Last week as we began Black History Month, I shared many of these sentiments with my colleagues. As we press forward for our children, I wanted to share with any of you who are teaching, nurturing, and encountering black children every day.
This Black History Month is unlike any other. The last eight years, in particular, have been a study in paradox for Black communities. We’ve experienced the highs of a Black first family, the progress of Black women becoming the nation’s most educated group, and the blessing of a Black artistic and cultural renaissance that has propelled more Black, intersectional role models onto more screens, into more writing rooms, and behind more cameras.
Simultaneously, we have continued to endure the fight of our lives, resurrecting a worldwide protest movement from Ferguson for our slain young people while we saw our repeated degradation on video, coming face-to-face with the cradle-to-school-to-prison pipeline , and witnessing what many in our community hold to be severe anti-Blackness intersecting with Islamophobia, homophobia, and anti-immigrant sentiments.
When the future looks bleakest, I think of Dr. King’s little-known words on the importance of love and power, combined as an unstoppable force to change the world:
“One of the greatest problems of history is that the concepts of love and power have usually been contrasted as polar opposites, so that love is identified with a resignation of power, and power with a denial of love. . . . What is needed is a realization that power without love is reckless and abusive, and that love without power is sentimental and anemic. Power at its best is love implementing the demands of justice, and justice at its best is power correcting everything that stands against love.”
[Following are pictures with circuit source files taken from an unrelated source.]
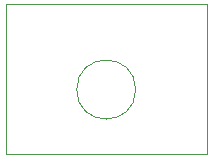
<source format=gbo>
%TF.GenerationSoftware,KiCad,Pcbnew,5.1.7-a382d34a8~88~ubuntu18.04.1*%
%TF.CreationDate,2022-12-01T09:52:47-05:00*%
%TF.ProjectId,Global_Val_Sen_Tem,476c6f62-616c-45f5-9661-6c5f53656e5f,rev?*%
%TF.SameCoordinates,Original*%
%TF.FileFunction,Legend,Bot*%
%TF.FilePolarity,Positive*%
%FSLAX46Y46*%
G04 Gerber Fmt 4.6, Leading zero omitted, Abs format (unit mm)*
G04 Created by KiCad (PCBNEW 5.1.7-a382d34a8~88~ubuntu18.04.1) date 2022-12-01 09:52:47*
%MOMM*%
%LPD*%
G01*
G04 APERTURE LIST*
%ADD10C,0.120000*%
%ADD11O,1.600000X2.400000*%
%ADD12R,1.600000X2.400000*%
%ADD13R,6.000000X7.000000*%
%ADD14O,1.350000X1.350000*%
%ADD15R,1.350000X1.350000*%
%ADD16C,2.200000*%
G04 APERTURE END LIST*
D10*
%TO.C,Termocupla*%
X156500000Y-42800000D02*
G75*
G03*
X156500000Y-42800000I-2500000J0D01*
G01*
X145500000Y-48300000D02*
X162500000Y-48300000D01*
X162500000Y-48300000D02*
X162500000Y-35600000D01*
X145500000Y-35600000D02*
X162500000Y-35600000D01*
X145500000Y-48300000D02*
X145500000Y-35600000D01*
%TD*%
%LPC*%
D11*
%TO.C,IC3*%
X161105000Y-70970000D03*
X145865000Y-63350000D03*
X158565000Y-70970000D03*
X148405000Y-63350000D03*
X156025000Y-70970000D03*
X150945000Y-63350000D03*
X153485000Y-70970000D03*
X153485000Y-63350000D03*
X150945000Y-70970000D03*
X156025000Y-63350000D03*
X148405000Y-70970000D03*
X158565000Y-63350000D03*
X145865000Y-70970000D03*
D12*
X161105000Y-63350000D03*
%TD*%
D13*
%TO.C,Termocupla*%
X150000000Y-53000000D03*
X158000000Y-53000000D03*
%TD*%
D14*
%TO.C,JI_temp*%
X166500000Y-68500000D03*
X166500000Y-66500000D03*
X166500000Y-64500000D03*
X166500000Y-62500000D03*
X166500000Y-60500000D03*
X166500000Y-58500000D03*
X166500000Y-56500000D03*
X166500000Y-54500000D03*
X166500000Y-52500000D03*
X166500000Y-50500000D03*
X166500000Y-48500000D03*
D15*
X166500000Y-46500000D03*
%TD*%
D14*
%TO.C,JD_temp*%
X141500000Y-68500000D03*
X141500000Y-66500000D03*
X141500000Y-64500000D03*
X141500000Y-62500000D03*
X141500000Y-60500000D03*
X141500000Y-58500000D03*
X141500000Y-56500000D03*
X141500000Y-54500000D03*
X141500000Y-52500000D03*
X141500000Y-50500000D03*
X141500000Y-48500000D03*
D15*
X141500000Y-46500000D03*
%TD*%
D16*
%TO.C,Hrs4*%
X165850000Y-42150000D03*
%TD*%
%TO.C,His4*%
X142150000Y-42150000D03*
%TD*%
%TO.C,Hid4*%
X142150000Y-76850000D03*
%TD*%
%TO.C,Hdd4*%
X165850000Y-76850000D03*
%TD*%
M02*

</source>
In order for the Black future to build triumphantly on the important gains of Black history—and for all of our children to have what they deserve—we must nourish the love Black children feel for themselves, and encourage them to seize the infinite power that is theirs. We know from years of involvement and the truths of our communities that marginalized children require a schooling experience that provides rigorous skill—and that grows their confidence and consciousness as well. Academic experiences that focus solely on rigor without affirming the youngest among us will ultimately be insufficient.
I’m proud to work for an organization that, in its constant evolution, has centered itself in culturally responsive pedagogy and culturally appropriate classroom management. At Teach For America, we haven’t always gotten it right—but we are always determined to do better.
This week, as we continue another Black History Month, my challenge to each of us is to turn our eyes toward the lessons of Black history to understand the call of the Black future, and all of our futures. Let us continue to listen intently to the self-determined movements afoot in Black communities, because the artists, the activists, the teachers, the children, and Black people across the country are being clear about the free and empowered future we want for our families. Let our listening influence our collective action, for the Black children in many of our homes, neighborhoods, and classrooms and for the Black leaders who have laid the groundwork for us and put themselves on the line for our community every day.
No matter your background, each of us, whether educators, mentors, leaders, parents, or people who care about children and their futures, must take on our role in the work of educational equity and excellence with new levels of urgency and curiosity—with love and with power. Our children know when we don’t love them, when we don’t believe in their power. They watch when we don’t love one another, or believe in our own power. To create the future we desire and we all deserve, we cannot give in to hatred but instead must “implement the demands of justice” by marrying our love for our children with a belief in their power—and our own.
I’m determined to secure a bright Black future, and a bright future for all of our children. I am therefore determined to believe in our power to get there together and love the inherent humanity of the children who will lead us along the way.
Celebrate and learn from Black history—and invest in loving, powerful Black futures.